SELUMA — Instruktur Safety Riding Astra Motor Bengkulu, Noval Yunaidi, membeberkan sejumlah pelanggaran yang masih jamak ditemui di jalan raya Bengkulu saat memberikan materi di SMKN 3 Seluma. Kebiasaan seperti tidak mengenakan helm, berkendara melawan arus, hingga memacu kendaraan dengan kecepatan tinggi disebut sebagai pemicu utama kecelakaan.
“Sebagian besar kecelakaan lalu lintas disebabkan oleh kelalaian pengendara. Karena itu penting menjaga jarak aman, memperhatikan kondisi lalu lintas, dan memastikan perlengkapan berkendara lengkap sebelum digunakan,” ujar Noval di hadapan para siswa.
Empat Faktor Risiko yang Masih Diabaikan Pengendara Muda
Dalam sesi edukasi, Noval menyoroti empat pelanggaran yang paling sering dilakukan masyarakat Bengkulu. Pertama, tidak menggunakan helm saat berkendara. Kedua, tidak membawa Surat Izin Mengemudi (SIM) dan Surat Tanda Nomor Kendaraan (STNK). Ketiga, berkendara dengan kecepatan tinggi di kawasan padat penduduk. Keempat, nekat melawan arus lalu lintas demi mempersingkat waktu.
Menurutnya, kebiasaan-kebiasaan tersebut sangat berisiko dan menjadi faktor utama terjadinya kecelakaan di jalan raya. Padahal, sebagian besar insiden bisa dicegah jika pengendara disiplin sejak awal.
Pelajar Tak Cukup Hanya Tahu Aturan, Harus Jadi Teladan
Astra Motor Bengkulu tidak sekadar memberikan teori. Para siswa juga dibekali tips praktis: memastikan kondisi fisik dan emosi stabil sebelum naik motor, memeriksa tekanan ban dan rem, hingga selalu mengenakan perlengkapan keselamatan seperti jakut dan sarung tangan.

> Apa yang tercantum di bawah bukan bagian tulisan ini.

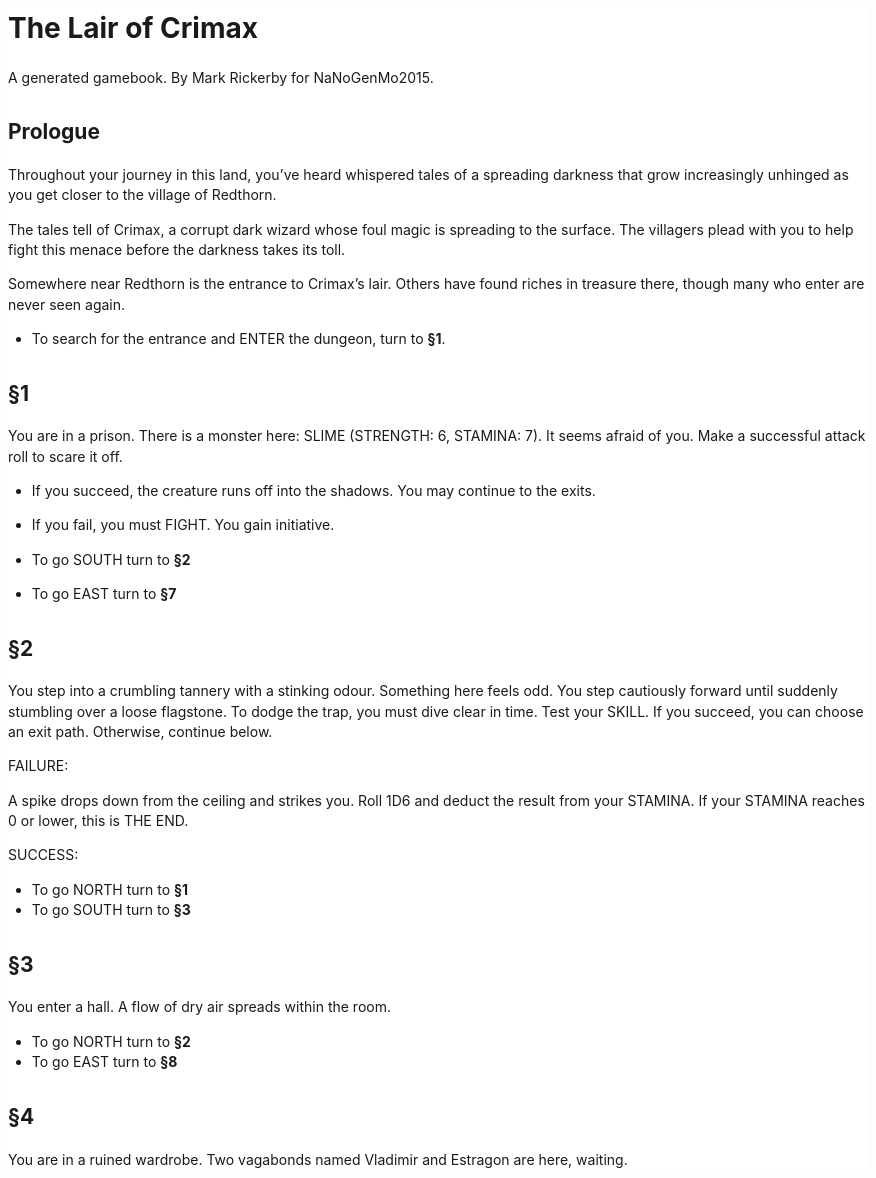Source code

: # The Lair of Crimax
A generated gamebook.
By Mark Rickerby for NaNoGenMo2015.
## Prologue

Throughout your journey in this land, you’ve heard whispered tales of a spreading darkness that grow increasingly unhinged as you get closer to the village of Redthorn.

The tales tell of Crimax, a corrupt dark wizard whose foul magic is spreading to the surface. The villagers plead with you to help fight this menace before the darkness takes its toll.

Somewhere near Redthorn is the entrance to Crimax’s lair. Others have found riches in treasure there, though many who enter are never seen again.

- To search for the entrance and ENTER the dungeon, turn to **§1**.

## §1

You are in a prison. There is a monster here: SLIME (STRENGTH: 6, STAMINA: 7). It seems afraid of you. Make a successful attack roll to scare it off.

- If you succeed, the creature runs off into the shadows. You may continue to the exits.
- If you fail, you must FIGHT. You gain initiative.

- To go SOUTH turn to **§2**
- To go EAST turn to **§7**

## §2

You step into a crumbling tannery with a stinking odour. Something here feels odd. You step cautiously forward until suddenly stumbling over a loose flagstone. To dodge the trap, you must dive clear in time. Test your SKILL. If you succeed, you can choose an exit path. Otherwise, continue below.

FAILURE:

A spike drops down from the ceiling and strikes you. Roll 1D6 and deduct the result from your STAMINA. If your STAMINA reaches 0 or lower, this is THE END.

SUCCESS:

- To go NORTH turn to **§1**
- To go SOUTH turn to **§3**

## §3

You enter a hall. A flow of dry air spreads within the room.

- To go NORTH turn to **§2**
- To go EAST turn to **§8**

## §4

You are in a ruined wardrobe. Two vagabonds named Vladimir and Estragon are here, waiting.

Antusiasme siswa terlihat tinggi selama kegiatan berlangsung. Mereka aktif bertanya dan mencoba simulasi teknik pengereman serta cara mengambil sudut pandang aman saat di tikungan. “Kami berharap para pelajar tidak hanya menjadi pengguna jalan, tetapi juga pelopor keselamatan di jalan raya,” pungkas Noval.
Kegiatan ini merupakan bagian dari kampanye #Cari_Aman yang digagas Astra Motor secara nasional. Di Bengkulu, program tersebut menyasar sekolah-sekolah binaan sebagai upaya menekan angka kecelakaan yang masih didominasi oleh pelajar dan pemula.